Marie has been an absolute gem this week, reading the riot act first to her journalist “friend” who wrote the article about the airgun shooting (complete with a misleading headline suggesting she was a neglectful mother, leading to her getting hate letters) and then to Terry’s parasitic father Jack for his clumsy pass at her (calling him a “great gormless get” as only Marie can). There was also a nice funny drunk scene where she and Jack return home drunk and giggly after a night out.
But Marie’s also had the wind taken out of her sails repeatedly. In addition to helping the police recapture George, she’s faced the boys’ suspension from school (for beating up a new first year student because his surname was McArdle). At the end of this run she discovered that George had lost his remission and will have to serve his full sentence - another year. Anna Keaveney continues to be one of the jewels in
Brookside’s crown and it feels sad that current storylines are paving the way for her departure.
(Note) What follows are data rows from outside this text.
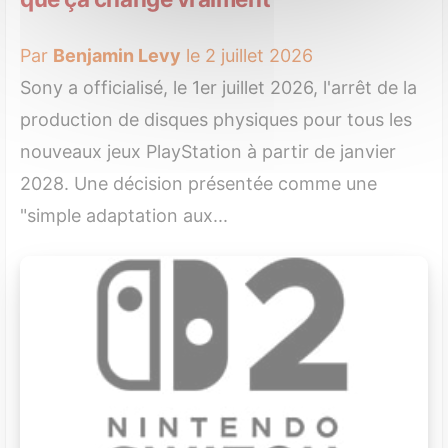
Par
Benjamin Levy
le 2 juillet 2026
Sony a officialisé, le 1er juillet 2026, l'arrêt de la
production de disques physiques pour tous les
nouveaux jeux PlayStation à partir de janvier
2028. Une décision présentée comme une
"simple adaptation aux...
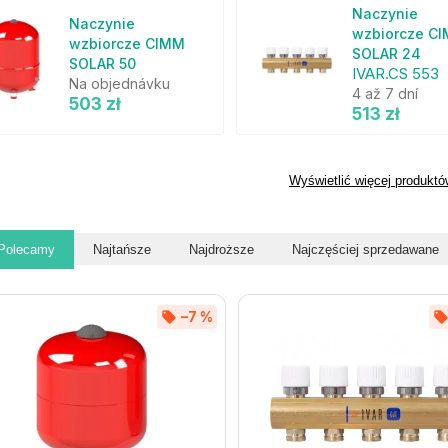
Naczynie
Naczynie
wzbiorcze C
wzbiorcze CIMM
SOLAR 24
SOLAR 50
IVAR.CS 553
Na objednávku
4 až 7 dní
503 zł
513 zł
Wyświetlić więcej produktó
Polecamy
Najtańsze
Najdroższe
Najczęściej sprzedawane
–7 %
Perhaps best of all has been some bonding between Sheila and Marie. Sheila was at Number Ten when a brick was put through the window (a message either from McArdle or someone who’d read and believed the newspaper article), and the two ended up sitting on Marie’s sofa beneath a blanket in the aftermath. The irony of them ending up under a duvet together was laughed at, with a comment that neither of them would have believed it a year earlier. It’s incredible to think that their big argument was only a year before this. It’s left such an impact and informed so many of their scenes since this that it feels at least twice that. It still hovers over their scenes like a welcome ghost. With everything going on in each of their respective lives, I adore that they found a moment of peace and understanding with one another. When all is said and done, they get each other in a way that nobody else does.